TEXTO DE ORIGEM:

····················

Ministro diz que habitação não deve ser arma de arremesso político

Foto: Lusa

O ministro Miguel Pinto Luz defendeu hoje que a habitação “não deve ser arma de arremesso do jogo político” e agradeceu aos partidos terem aceitado dialogar com o Governo.

“Não tenho dúvidas que se há matéria que une este hemiciclo é o sentimento de urgência para com a crise na Habitação. Mais do que apontar culpados, do que fazer o habitual jogo de passa culpas, o Governo está concentrado em desenvolver soluções”, defendeu Pinto Luz, na abertura do debate setorial com o ministro das Infraestruturas e Habitação.

O ministro acrescentou que, “se há matéria que pela sua urgência não deve ser arma de arremesso do jogo político, é sem sombra de dúvida a Habitação”.

“É justo agradecer-vos por terem aceitado este repto e pelo sentido de responsabilidade que todos, sem exceção, trouxeram para estes encontros. Para esta dialética saudável que honra a democracia e nos eleva a todos enquanto agentes políticos”, disse, referindo-se às reuniões com as bancadas da oposição, que decorreram no parlamento na quinta-feira.

Na sua intervenção, o ministro destacou não só o pacote de medidas apresentado na semana passada pelo Governo para a habitação, como as decisões anunciadas na terça-feira quanto ao futuro aeroporto de Lisboa, que se vai localizar no Campo de Tiro de Alcochete e chamar-se Luís de Camões.

Miguel Pinto Luz recordou o processo de criação de uma comissão técnica independente, em conjunto com o anterior Governo.

····················

TAREFA A:
Indique se cada afirmação concorda com a notícia sobre a habitação, respondendo sim ou não e citando as palavras decisivas do texto.
(i) O debate setorial teve como convidado o ministro das Infraestruturas e Habitação.
(ii) As reuniões com as bancadas da oposição decorreram na terça-feira.
(iii) O futuro aeroporto de Lisboa vai chamar-se Luís de Camões.
TAREFA B:
Por favor, responda a estas perguntas com base na notícia sobre a habitação.
(i) Quando apresentou o Governo o pacote de medidas para a habitação?
(ii) Onde se vai localizar o futuro aeroporto de Lisboa?
(iii) Em conjunto com quem foi criada a comissão técnica independente?
TAREFA C:
Escreva a continuação da notícia sobre a habitação a partir da última frase.

····················

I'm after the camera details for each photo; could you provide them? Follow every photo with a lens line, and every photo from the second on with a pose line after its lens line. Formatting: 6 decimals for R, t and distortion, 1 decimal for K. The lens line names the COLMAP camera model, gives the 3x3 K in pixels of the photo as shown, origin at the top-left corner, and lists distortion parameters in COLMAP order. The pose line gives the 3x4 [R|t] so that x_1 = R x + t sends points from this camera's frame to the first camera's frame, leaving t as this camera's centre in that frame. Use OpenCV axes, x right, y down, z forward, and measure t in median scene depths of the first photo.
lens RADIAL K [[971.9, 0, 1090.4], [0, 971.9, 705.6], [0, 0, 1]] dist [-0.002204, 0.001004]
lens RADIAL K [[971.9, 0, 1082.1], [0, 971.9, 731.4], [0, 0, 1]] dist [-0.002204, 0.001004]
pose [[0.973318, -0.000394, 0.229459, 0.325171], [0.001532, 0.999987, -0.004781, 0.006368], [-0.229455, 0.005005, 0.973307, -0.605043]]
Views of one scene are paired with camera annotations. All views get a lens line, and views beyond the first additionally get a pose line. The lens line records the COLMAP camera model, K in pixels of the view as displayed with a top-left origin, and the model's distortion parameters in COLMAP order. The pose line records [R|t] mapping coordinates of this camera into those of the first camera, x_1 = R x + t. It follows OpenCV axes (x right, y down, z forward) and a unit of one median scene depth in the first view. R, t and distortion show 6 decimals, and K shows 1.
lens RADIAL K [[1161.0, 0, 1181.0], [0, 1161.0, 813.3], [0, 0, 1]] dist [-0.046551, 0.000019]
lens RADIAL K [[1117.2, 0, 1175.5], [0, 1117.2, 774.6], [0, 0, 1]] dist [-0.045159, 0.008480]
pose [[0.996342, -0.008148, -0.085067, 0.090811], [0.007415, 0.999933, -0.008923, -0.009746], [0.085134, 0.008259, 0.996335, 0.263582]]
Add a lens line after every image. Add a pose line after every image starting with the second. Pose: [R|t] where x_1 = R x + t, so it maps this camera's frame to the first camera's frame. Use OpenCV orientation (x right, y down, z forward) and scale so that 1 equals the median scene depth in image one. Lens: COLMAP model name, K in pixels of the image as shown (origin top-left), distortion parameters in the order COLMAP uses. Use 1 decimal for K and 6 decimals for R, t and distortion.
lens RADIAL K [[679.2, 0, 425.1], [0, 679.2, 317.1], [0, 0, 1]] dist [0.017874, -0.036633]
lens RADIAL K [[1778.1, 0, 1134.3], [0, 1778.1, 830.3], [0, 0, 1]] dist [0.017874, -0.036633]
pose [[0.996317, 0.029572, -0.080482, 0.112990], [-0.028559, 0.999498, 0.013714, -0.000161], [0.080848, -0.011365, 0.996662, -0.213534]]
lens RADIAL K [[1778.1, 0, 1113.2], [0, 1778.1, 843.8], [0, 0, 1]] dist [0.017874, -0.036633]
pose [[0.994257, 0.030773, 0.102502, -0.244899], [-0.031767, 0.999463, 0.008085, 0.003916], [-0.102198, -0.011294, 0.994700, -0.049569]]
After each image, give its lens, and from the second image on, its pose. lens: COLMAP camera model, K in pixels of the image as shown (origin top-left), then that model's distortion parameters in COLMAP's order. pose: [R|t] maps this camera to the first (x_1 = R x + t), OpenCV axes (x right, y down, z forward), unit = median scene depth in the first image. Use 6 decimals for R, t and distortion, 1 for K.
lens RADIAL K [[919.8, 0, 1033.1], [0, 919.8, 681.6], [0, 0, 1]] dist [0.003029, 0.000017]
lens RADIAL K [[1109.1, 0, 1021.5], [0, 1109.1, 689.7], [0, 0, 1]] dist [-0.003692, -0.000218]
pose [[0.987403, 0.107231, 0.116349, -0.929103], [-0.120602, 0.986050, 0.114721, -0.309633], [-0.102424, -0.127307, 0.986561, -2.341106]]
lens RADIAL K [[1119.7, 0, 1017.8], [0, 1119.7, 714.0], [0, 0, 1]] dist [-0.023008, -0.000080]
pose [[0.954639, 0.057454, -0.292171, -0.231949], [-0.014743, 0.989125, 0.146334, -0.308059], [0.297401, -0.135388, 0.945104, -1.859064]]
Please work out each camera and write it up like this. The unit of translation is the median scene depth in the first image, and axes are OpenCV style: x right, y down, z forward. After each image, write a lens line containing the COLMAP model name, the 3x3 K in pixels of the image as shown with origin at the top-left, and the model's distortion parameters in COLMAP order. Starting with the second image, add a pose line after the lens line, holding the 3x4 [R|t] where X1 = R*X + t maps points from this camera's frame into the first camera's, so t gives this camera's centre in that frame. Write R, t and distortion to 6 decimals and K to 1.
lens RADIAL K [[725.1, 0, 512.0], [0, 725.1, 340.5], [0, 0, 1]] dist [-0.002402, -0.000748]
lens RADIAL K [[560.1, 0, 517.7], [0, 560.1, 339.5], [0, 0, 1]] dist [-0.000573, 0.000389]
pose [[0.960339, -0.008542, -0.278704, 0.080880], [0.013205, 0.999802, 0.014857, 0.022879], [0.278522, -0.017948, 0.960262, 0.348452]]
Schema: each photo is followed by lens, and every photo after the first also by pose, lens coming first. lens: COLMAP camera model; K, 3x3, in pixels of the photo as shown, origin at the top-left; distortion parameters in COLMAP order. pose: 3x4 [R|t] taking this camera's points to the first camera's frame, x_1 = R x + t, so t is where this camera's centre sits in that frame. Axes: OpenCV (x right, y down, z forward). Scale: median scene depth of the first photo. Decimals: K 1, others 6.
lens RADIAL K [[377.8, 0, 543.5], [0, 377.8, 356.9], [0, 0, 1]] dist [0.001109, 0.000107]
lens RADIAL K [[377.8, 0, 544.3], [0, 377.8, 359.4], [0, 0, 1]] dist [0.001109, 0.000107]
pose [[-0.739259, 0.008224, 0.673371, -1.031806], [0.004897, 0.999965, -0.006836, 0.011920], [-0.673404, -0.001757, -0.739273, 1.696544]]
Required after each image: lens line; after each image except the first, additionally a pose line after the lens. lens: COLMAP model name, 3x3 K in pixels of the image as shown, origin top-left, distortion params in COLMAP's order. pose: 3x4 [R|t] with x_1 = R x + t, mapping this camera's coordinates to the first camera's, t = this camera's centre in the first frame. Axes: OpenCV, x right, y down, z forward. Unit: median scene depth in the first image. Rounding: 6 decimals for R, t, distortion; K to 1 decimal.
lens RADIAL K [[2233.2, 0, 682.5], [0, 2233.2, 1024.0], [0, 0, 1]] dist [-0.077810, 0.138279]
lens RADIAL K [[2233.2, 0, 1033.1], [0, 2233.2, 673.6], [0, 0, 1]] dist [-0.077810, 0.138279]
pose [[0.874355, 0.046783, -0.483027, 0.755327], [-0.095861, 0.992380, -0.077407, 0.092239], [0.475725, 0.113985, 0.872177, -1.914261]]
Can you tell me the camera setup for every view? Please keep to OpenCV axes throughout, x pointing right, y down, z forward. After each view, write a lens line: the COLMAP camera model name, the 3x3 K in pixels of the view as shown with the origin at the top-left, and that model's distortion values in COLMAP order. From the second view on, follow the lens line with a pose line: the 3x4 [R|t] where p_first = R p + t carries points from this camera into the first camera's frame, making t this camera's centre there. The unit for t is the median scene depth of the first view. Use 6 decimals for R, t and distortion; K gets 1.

····················

RESPOSTA FINAL A:
(i) Sim: “na abertura do debate setorial com o ministro das Infraestruturas e Habitação”
(ii) Não: “que decorreram no parlamento na quinta-feira”
(iii) Sim: “e chamar-se Luís de Camões”

RESPOSTA FINAL B:
(i) Na semana passada.
(ii) No Campo de Tiro de Alcochete.
(iii) Com o anterior Governo.

RESPOSTA FINAL C:
“Cumpriu-se o tempo dos técnicos e chegámos ao tempo dos políticos. Ao tempo das decisões. E a decisão tão adiada foi tomada. Mais de 50 anos passaram, mais de 15 localizações foram estudadas, e agora finalmente sabemos que o novo Aeroporto de Lisboa tem lugar e tem nome”, afirmou, dizendo que esta “epopeia se arrastava há tempo demais e condicionava a evolução” do país.

Na sua intervenção inicial, Pinto Luz deu uma resposta indireta a dúvidas que têm sido colocadas pelo secretário-geral do PS, Pedro Nuno Santos, sobre o aumento do número de voos no atual aeroporto Humberto Delgado.

“O Aeroporto Humberto Delgado há muito que não dá a necessária resposta. Ocupando permanentemente os piores lugares nos ‘rankings’ de serviço. É preciso intervir, é preciso aumentar o número de movimentos possíveis, é preciso que, mesmo sabendo que de forma temporária – de forma temporária – o Aeroporto Humberto Delgado sirva condignamente Lisboa e Portugal”, afirmou.

“Por isso também aqui serão feitas intervenções. Se modernizará e se aumentará a capacidade deste nosso velhinho e agora provisório aeroporto”, assegurou.

Na abertura do debate, Pinto Luz salientou que o Governo está em funções há pouco mais de um mês, mas já tomou decisões “que implicam para uma vida inteira”.